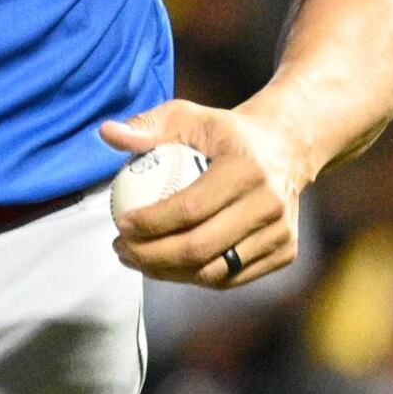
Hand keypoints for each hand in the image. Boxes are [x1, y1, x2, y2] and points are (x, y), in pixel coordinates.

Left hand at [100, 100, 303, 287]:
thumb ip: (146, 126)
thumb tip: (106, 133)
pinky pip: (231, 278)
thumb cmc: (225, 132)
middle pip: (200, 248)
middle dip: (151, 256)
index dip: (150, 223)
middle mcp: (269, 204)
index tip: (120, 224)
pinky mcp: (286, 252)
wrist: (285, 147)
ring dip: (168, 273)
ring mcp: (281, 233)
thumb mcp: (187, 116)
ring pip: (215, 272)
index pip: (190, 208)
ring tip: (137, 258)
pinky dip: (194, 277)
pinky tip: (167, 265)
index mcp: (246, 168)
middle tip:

_ _ _

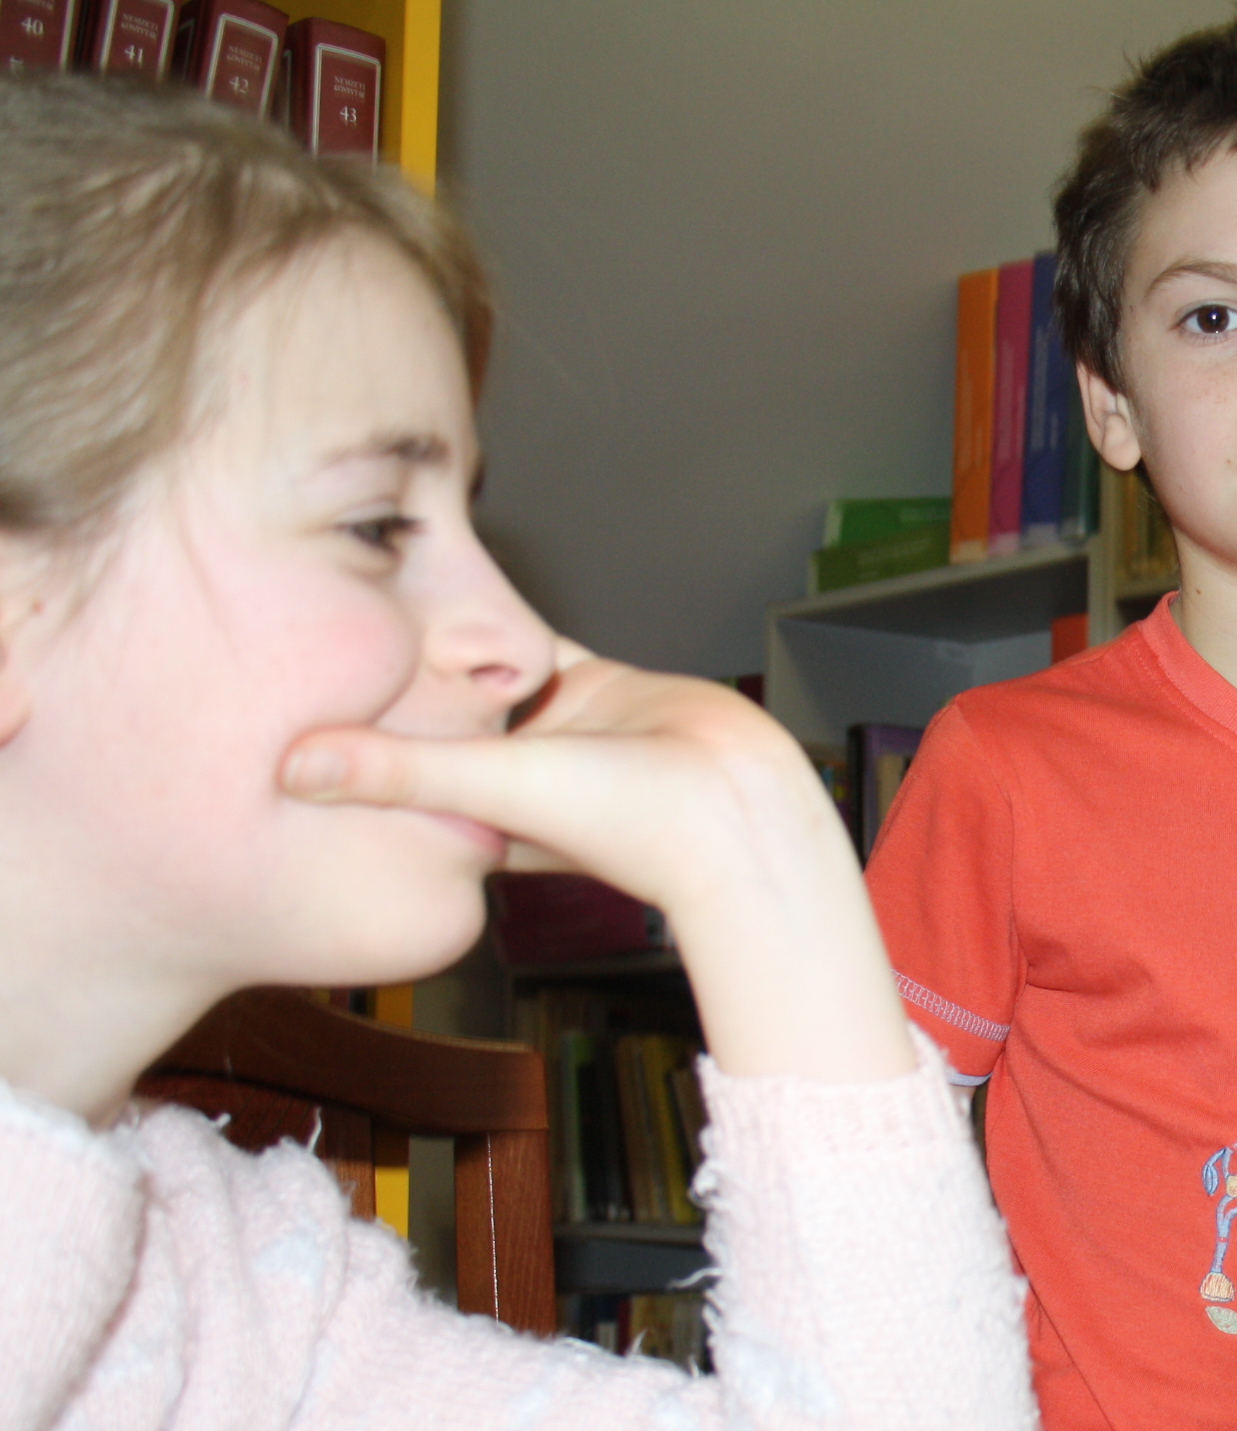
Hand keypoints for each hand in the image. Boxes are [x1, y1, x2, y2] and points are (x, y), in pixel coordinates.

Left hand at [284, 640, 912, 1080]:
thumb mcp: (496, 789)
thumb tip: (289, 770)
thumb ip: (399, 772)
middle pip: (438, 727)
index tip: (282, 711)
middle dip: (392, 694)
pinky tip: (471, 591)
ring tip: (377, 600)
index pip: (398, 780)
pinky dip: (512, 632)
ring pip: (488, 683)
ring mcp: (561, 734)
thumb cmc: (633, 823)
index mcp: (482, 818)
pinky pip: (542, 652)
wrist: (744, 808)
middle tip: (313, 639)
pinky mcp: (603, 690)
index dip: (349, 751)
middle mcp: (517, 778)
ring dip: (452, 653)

_ _ _

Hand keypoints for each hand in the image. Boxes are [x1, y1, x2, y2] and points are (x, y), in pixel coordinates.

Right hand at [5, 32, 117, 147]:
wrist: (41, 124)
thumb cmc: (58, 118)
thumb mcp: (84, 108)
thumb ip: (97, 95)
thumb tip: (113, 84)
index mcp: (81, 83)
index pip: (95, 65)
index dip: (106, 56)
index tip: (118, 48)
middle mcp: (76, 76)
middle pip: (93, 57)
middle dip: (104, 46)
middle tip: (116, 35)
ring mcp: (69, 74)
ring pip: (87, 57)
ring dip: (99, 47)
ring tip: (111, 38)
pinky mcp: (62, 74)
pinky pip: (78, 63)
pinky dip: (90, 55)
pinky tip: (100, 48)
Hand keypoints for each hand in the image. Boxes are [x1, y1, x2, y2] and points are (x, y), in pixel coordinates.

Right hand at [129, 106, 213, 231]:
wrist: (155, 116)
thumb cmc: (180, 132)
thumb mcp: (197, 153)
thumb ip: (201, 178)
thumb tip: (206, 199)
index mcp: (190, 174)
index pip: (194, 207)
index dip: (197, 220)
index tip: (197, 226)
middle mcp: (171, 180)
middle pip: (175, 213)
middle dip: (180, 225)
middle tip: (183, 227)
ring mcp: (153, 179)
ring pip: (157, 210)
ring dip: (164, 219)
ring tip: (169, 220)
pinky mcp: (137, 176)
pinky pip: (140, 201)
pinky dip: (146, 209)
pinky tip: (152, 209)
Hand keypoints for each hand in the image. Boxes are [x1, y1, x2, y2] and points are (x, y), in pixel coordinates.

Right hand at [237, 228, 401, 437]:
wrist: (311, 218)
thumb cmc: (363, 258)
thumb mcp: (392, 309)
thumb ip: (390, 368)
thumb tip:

_ _ _

**Try it:**
Reproduce exactly the entries above, limited to the lines from the one with "index pip: (194, 207)" through the one with "pinky mcp: (137, 176)", both included.

**Answer to this exercise:**
index pip: (194, 207)
index dip: (197, 220)
index tip: (197, 226)
middle mcp: (171, 180)
middle pip: (175, 213)
middle dip: (180, 225)
middle tip: (183, 227)
ring mcp: (153, 179)
ring pip: (157, 210)
ring dip: (164, 219)
ring tip: (169, 220)
pinky mcp: (137, 176)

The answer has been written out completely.